The system can automatically answer underwriting questions and provide risk assessments, all powered by machine learning. Carriers like that they can write policies quickly, which helps make them the carrier of choice, while improving their customer experience, underwriting productivity, and profitability. Today, DataCubes serves national and regional operators in 50 states under the motto: “Commercial Underwriting Powered by Data Science.” As the business grows over the next few years beyond hundreds of customers, DataCubes expects to build on the foundation created by Intel Xeon processors.

“We’ve been really successful with a generalist approach. We don’t have a hardware optimization team,” Alampi says. “But we’ve been able to be part of transforming an entire industry on top our existing infrastructure. That’s enabled a small start-up to make a big impact. You don’t need a big company with a huge technical staff to do something like this.”


Conclusion: One size does not fit all


“It’s not an A or B world. It’s A and B. There are at least 3,4,5 ways of doing what you are trying to do.”
– Maribel Lopez, Principal, Lopez Research

While AI has enjoyed astonishing growth over the last decade, it’s still in its infancy. The way we create and run AI systems today won’t efficiently take us into tomorrow.

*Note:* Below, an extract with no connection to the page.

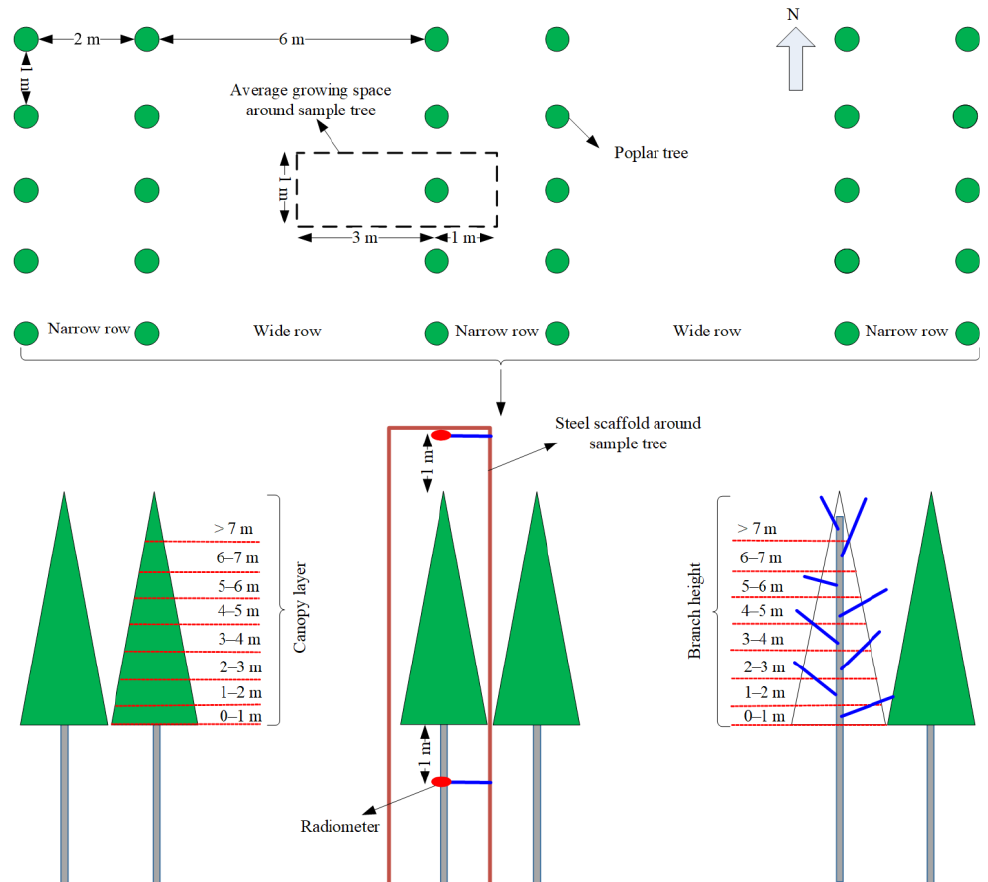
Figure 1. Schematic diagrams of the alternate wide- and narrow-row spacing planting scheme, the relative position of the sample tree, the installation patterns for dome net radiometers above and under the sample tree canopy, and the definitions of canopy layer and branch height used in this study.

For enterprises and the industry to advance and derive maximum benefit will require fresh approaches to new challenges. Success in the new, data-driven, “AI everywhere” environment will go to organizations that ignore simplistic and outdated “rules” about processor architecture, treating AI infrastructure as a strategic advantage and adopting a flexible, modern, portfolio approach to building a solid silicon foundation.